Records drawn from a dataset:
--- START ---
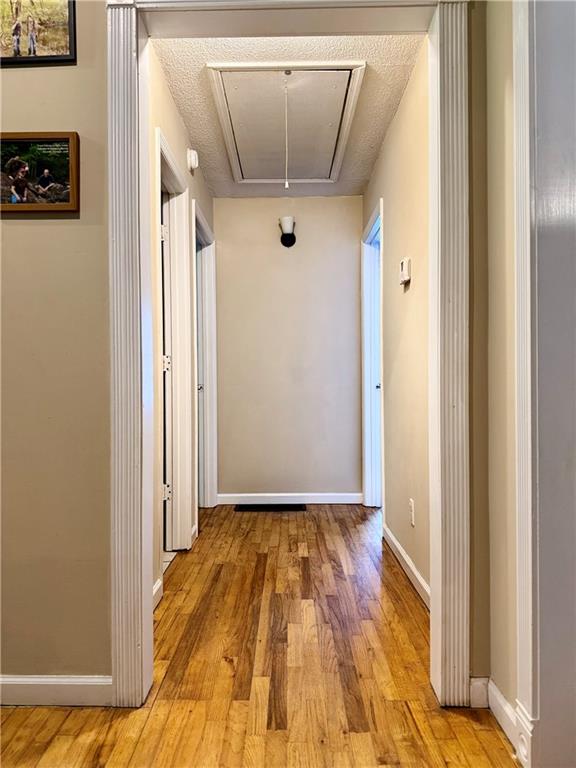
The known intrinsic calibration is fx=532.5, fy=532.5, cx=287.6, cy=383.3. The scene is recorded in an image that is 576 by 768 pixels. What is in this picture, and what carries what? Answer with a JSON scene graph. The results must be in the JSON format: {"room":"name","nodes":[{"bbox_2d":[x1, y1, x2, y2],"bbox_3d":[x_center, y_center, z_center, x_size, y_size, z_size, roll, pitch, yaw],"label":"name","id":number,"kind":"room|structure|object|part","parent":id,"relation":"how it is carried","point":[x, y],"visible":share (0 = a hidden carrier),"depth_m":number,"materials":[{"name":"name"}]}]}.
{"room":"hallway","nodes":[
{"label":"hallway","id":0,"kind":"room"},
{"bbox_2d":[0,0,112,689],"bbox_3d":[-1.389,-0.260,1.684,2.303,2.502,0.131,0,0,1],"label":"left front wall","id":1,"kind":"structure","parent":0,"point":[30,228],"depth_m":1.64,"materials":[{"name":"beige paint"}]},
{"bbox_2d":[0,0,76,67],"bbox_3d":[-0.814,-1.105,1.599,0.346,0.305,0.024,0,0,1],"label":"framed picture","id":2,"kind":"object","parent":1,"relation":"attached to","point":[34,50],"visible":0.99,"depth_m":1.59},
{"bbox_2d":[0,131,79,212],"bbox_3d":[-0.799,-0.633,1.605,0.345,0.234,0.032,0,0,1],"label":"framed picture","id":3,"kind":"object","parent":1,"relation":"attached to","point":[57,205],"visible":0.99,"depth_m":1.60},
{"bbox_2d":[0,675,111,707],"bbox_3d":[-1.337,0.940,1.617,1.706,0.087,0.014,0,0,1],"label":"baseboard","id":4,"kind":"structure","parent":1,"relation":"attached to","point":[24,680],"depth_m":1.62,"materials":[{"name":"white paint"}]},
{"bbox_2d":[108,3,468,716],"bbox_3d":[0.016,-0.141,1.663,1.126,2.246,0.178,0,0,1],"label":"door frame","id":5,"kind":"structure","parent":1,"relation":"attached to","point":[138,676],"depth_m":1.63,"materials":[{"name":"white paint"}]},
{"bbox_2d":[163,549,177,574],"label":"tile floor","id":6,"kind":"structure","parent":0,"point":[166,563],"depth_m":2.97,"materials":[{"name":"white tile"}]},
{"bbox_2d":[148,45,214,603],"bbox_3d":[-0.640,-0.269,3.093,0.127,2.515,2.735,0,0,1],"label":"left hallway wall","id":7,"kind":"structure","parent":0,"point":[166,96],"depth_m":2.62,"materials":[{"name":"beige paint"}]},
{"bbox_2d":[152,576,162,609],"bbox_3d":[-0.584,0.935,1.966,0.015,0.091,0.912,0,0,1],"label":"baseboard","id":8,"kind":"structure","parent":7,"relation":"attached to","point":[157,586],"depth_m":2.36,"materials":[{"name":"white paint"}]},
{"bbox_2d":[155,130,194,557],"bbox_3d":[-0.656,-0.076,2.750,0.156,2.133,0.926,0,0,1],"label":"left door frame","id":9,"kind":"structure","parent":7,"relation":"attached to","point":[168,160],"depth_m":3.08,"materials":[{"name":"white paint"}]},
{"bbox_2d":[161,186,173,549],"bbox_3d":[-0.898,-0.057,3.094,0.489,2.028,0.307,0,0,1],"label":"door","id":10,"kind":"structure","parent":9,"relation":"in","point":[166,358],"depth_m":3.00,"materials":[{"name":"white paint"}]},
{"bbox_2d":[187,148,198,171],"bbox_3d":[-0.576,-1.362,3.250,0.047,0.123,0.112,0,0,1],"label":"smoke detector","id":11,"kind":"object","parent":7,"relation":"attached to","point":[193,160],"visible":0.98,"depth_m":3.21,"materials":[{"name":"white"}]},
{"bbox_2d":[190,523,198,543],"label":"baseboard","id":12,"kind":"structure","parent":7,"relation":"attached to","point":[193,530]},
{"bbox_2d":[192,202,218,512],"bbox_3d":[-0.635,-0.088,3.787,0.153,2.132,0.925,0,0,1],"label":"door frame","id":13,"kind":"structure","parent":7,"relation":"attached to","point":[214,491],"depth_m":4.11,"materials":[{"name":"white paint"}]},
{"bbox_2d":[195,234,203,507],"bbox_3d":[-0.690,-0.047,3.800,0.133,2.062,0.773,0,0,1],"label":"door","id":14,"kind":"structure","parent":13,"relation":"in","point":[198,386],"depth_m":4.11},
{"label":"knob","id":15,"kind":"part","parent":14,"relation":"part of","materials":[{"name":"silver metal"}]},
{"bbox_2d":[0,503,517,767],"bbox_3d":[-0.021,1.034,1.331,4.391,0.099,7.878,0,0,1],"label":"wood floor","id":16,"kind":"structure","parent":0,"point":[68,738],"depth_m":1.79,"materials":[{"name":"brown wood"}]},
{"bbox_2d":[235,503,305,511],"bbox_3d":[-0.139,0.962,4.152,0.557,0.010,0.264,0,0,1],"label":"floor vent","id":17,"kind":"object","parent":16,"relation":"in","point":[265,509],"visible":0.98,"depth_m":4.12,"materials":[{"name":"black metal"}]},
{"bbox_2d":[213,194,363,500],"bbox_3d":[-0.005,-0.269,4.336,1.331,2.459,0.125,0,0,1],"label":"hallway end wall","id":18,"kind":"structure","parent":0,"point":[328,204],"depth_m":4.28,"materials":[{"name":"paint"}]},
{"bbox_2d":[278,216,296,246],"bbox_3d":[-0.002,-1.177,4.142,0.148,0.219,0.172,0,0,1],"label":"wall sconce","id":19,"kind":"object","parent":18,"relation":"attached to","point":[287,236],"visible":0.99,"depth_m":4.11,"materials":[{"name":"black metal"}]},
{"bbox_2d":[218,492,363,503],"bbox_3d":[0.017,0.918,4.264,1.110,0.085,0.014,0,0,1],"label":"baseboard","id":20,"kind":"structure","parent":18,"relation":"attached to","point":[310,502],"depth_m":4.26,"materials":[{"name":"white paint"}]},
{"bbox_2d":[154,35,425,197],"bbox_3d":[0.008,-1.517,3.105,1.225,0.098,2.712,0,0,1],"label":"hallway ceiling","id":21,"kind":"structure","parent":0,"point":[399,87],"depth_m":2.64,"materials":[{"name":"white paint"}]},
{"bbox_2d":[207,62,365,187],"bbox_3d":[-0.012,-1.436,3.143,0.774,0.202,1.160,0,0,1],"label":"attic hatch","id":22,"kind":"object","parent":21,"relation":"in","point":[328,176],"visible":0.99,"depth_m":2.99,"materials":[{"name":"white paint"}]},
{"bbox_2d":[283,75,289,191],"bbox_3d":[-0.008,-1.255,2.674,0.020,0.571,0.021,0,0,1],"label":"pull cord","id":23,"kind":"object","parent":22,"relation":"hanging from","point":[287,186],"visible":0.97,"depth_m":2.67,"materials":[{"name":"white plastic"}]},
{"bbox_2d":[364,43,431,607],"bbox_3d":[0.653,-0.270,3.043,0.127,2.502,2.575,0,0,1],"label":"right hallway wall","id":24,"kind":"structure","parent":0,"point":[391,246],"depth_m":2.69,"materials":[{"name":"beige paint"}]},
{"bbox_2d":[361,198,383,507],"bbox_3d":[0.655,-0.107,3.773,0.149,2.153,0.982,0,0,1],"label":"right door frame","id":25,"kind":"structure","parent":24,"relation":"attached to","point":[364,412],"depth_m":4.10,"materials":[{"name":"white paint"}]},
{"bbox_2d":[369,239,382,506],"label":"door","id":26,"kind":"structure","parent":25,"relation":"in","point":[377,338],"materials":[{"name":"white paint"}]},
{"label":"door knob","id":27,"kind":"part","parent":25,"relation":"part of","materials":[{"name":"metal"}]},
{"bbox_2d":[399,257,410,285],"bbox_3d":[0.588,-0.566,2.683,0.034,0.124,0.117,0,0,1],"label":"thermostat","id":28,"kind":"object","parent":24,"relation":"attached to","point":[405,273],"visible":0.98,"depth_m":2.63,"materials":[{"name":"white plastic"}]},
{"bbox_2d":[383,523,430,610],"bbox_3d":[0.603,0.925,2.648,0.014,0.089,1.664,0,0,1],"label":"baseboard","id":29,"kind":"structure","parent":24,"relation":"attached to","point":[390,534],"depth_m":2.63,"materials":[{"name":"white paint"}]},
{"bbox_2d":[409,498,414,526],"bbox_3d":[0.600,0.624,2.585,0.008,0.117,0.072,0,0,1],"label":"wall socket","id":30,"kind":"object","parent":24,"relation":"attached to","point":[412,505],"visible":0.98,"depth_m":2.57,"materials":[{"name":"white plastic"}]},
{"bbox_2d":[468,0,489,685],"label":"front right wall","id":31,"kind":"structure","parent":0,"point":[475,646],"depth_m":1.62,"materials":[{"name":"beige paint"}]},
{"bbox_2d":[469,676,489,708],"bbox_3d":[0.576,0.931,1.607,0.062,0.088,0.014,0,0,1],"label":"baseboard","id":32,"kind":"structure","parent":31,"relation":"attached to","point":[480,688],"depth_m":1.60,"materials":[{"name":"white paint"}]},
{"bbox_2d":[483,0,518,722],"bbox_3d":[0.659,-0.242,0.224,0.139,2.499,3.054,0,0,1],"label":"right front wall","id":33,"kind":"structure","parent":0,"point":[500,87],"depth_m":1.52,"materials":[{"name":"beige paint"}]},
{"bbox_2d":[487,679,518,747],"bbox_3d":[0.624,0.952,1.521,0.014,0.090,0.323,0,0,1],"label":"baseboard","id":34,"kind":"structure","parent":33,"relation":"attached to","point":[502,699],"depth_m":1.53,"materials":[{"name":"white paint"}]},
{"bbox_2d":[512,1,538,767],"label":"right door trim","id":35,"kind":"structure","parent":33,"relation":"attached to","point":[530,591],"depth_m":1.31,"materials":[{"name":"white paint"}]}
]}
--- END ---
### Work to be completed
Each line of the data that includes "hallway" counts once; say how many there are, giving nothing but the number.

### Your solution
6